→ Problem description: Revise the listing from its first line up to and including the line containing "Reading left to", putting "graph" wherever "chart" appears and changing nothing else. Return only those lines.

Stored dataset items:
*****
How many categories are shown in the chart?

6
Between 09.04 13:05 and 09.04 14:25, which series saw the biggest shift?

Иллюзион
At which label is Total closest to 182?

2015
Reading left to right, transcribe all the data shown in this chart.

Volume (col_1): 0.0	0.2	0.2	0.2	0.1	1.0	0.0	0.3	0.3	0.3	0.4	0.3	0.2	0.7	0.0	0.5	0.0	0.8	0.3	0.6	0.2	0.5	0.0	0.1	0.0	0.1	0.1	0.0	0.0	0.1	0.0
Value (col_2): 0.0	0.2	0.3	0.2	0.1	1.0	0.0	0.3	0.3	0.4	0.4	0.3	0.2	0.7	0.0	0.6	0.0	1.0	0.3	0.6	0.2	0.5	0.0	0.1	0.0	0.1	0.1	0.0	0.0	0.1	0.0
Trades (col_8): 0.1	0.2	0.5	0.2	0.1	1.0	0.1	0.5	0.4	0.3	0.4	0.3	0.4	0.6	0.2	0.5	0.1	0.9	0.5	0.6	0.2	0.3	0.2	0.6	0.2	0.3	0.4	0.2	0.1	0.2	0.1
*****
→ Your response:
How many categories are shown in the graph?

6
Between 09.04 13:05 and 09.04 14:25, which series saw the biggest shift?

Иллюзион
At which label is Total closest to 182?

2015
Reading left to right, transcribe all the data shown in this graph.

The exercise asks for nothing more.